- WHAT THE TASK ASKS
How many lines of these records hold the string "PNTs"? Reply with the number alone.
* * * *
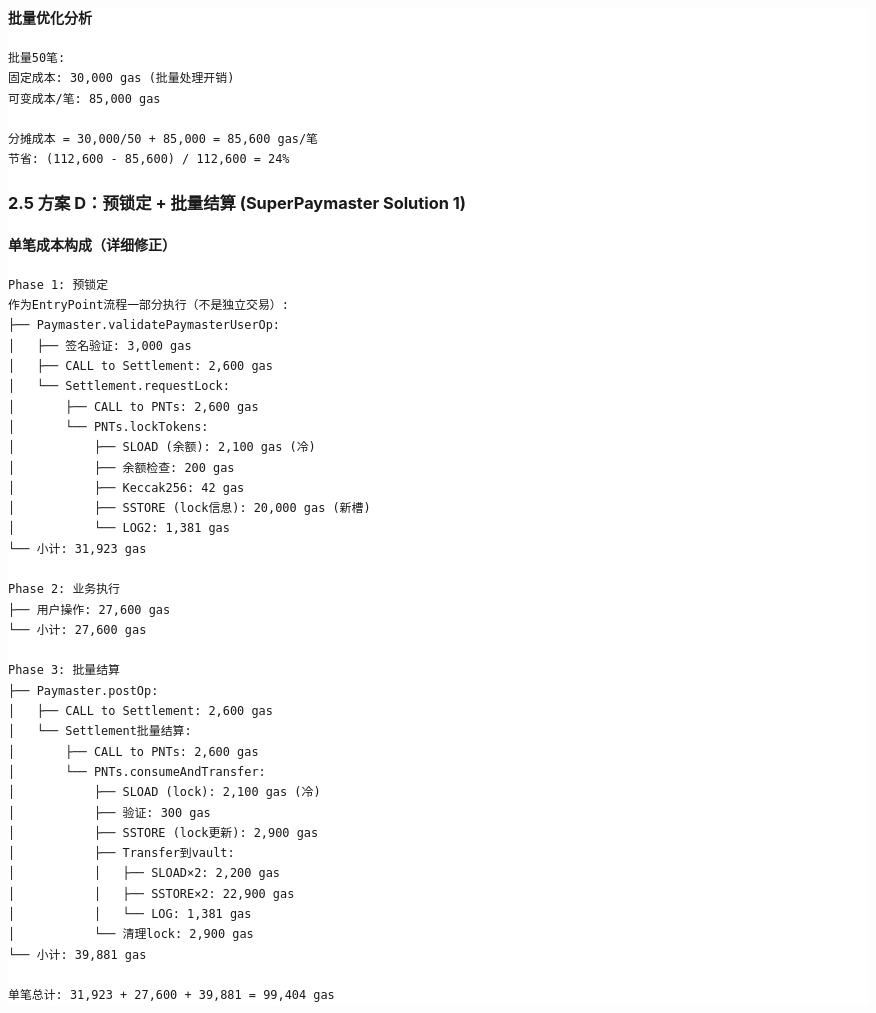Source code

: #### 批量优化分析
```
批量50笔:
固定成本: 30,000 gas (批量处理开销)
可变成本/笔: 85,000 gas

分摊成本 = 30,000/50 + 85,000 = 85,600 gas/笔
节省: (112,600 - 85,600) / 112,600 = 24%
```

### 2.5 方案 D：预锁定 + 批量结算 (SuperPaymaster Solution 1)

#### 单笔成本构成（详细修正）
```
Phase 1: 预锁定
作为EntryPoint流程一部分执行（不是独立交易）:
├── Paymaster.validatePaymasterUserOp:
│   ├── 签名验证: 3,000 gas
│   ├── CALL to Settlement: 2,600 gas
│   └── Settlement.requestLock:
│       ├── CALL to PNTs: 2,600 gas
│       └── PNTs.lockTokens:
│           ├── SLOAD (余额): 2,100 gas (冷)
│           ├── 余额检查: 200 gas
│           ├── Keccak256: 42 gas
│           ├── SSTORE (lock信息): 20,000 gas (新槽)
│           └── LOG2: 1,381 gas
└── 小计: 31,923 gas

Phase 2: 业务执行
├── 用户操作: 27,600 gas
└── 小计: 27,600 gas

Phase 3: 批量结算
├── Paymaster.postOp:
│   ├── CALL to Settlement: 2,600 gas
│   └── Settlement批量结算:
│       ├── CALL to PNTs: 2,600 gas
│       └── PNTs.consumeAndTransfer:
│           ├── SLOAD (lock): 2,100 gas (冷)
│           ├── 验证: 300 gas
│           ├── SSTORE (lock更新): 2,900 gas
│           ├── Transfer到vault:
│           │   ├── SLOAD×2: 2,200 gas
│           │   ├── SSTORE×2: 22,900 gas
│           │   └── LOG: 1,381 gas
│           └── 清理lock: 2,900 gas
└── 小计: 39,881 gas

单笔总计: 31,923 + 27,600 + 39,881 = 99,404 gas
```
* * * *
- SOLUTION FOR THIS EXERCISE
4